Saved data entries:

========

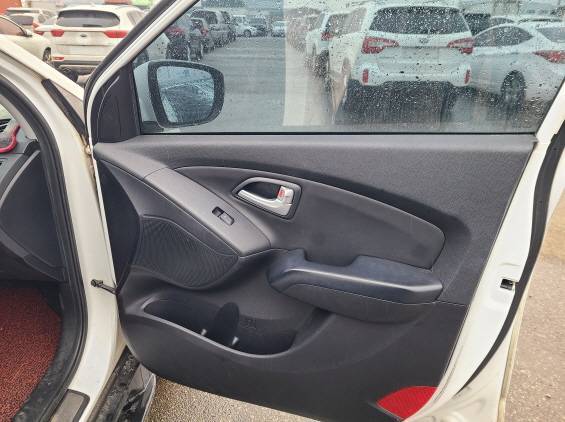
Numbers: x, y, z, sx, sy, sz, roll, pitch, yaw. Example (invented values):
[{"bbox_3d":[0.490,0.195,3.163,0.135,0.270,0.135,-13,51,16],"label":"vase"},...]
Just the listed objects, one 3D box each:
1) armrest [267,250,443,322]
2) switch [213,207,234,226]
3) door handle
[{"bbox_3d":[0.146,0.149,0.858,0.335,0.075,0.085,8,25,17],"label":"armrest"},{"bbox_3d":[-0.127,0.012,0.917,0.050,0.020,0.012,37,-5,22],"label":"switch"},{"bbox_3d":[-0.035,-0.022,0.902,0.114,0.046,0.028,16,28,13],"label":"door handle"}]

========

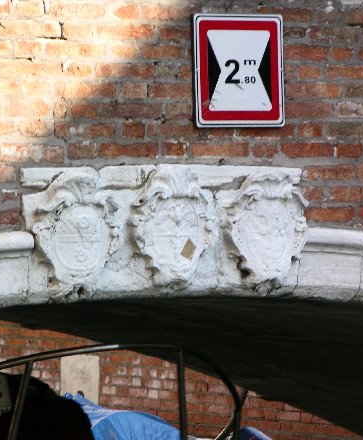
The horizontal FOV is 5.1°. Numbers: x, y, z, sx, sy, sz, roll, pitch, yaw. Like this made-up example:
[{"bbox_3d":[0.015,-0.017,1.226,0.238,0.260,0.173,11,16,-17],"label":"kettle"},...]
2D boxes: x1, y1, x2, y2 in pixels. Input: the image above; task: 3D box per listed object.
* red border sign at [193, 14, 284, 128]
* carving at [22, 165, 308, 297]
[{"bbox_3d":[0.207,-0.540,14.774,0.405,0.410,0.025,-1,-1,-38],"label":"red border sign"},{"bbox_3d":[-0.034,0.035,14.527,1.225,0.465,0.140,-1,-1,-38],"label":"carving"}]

========

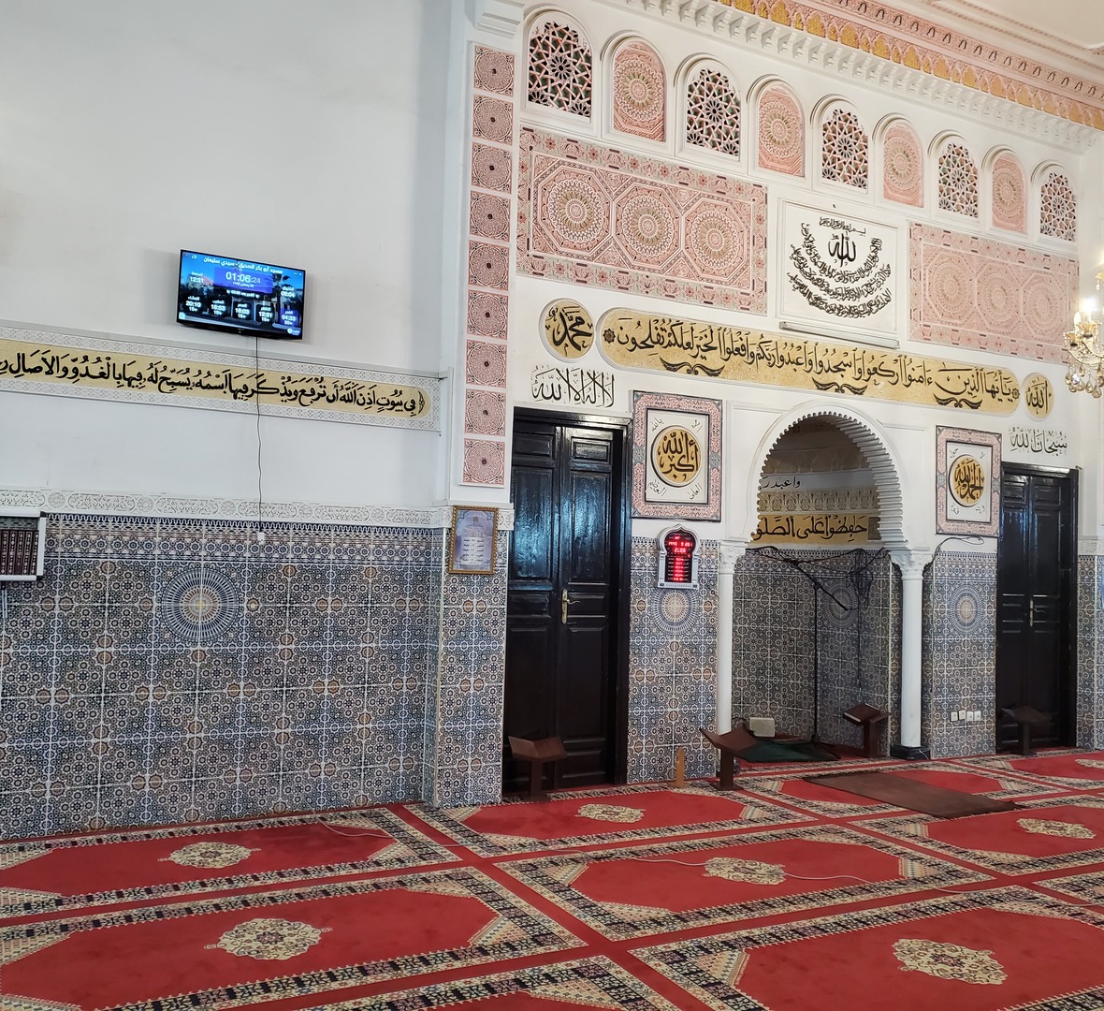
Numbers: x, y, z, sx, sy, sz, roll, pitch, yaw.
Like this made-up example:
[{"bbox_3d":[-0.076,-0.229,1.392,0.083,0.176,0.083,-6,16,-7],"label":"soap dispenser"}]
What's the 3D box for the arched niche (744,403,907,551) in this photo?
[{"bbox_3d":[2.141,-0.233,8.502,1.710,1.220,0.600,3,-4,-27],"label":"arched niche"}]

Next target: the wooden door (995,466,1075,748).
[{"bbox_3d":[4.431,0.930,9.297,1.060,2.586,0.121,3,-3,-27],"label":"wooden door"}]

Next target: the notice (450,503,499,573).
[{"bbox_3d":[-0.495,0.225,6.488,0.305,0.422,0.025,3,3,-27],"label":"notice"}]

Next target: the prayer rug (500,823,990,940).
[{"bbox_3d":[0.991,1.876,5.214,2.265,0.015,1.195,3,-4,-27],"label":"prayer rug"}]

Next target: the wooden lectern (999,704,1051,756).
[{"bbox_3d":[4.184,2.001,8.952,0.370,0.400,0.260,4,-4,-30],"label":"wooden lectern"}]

========

## ASSIGNMENT
Could you give the lines from the one with "The horizontal FOV" up to and including the one with "165, 308, 297]" as a Markdown table with the columns No. and Line, leaving out any blank lines?

## TASK SOLUTION
| No. | Line |
|---|---|
| 1 | The horizontal FOV is 5.1°. Numbers: x, y, z, sx, sy, sz, roll, pitch, yaw. Like this made-up example: |
| 2 | [{"bbox_3d":[0.015,-0.017,1.226,0.238,0.260,0.173,11,16,-17],"label":"kettle"},...] |
| 3 | 2D boxes: x1, y1, x2, y2 in pixels. Input: the image above; task: 3D box per listed object. |
| 4 | * red border sign at [193, 14, 284, 128] |
| 5 | * carving at [22, 165, 308, 297] |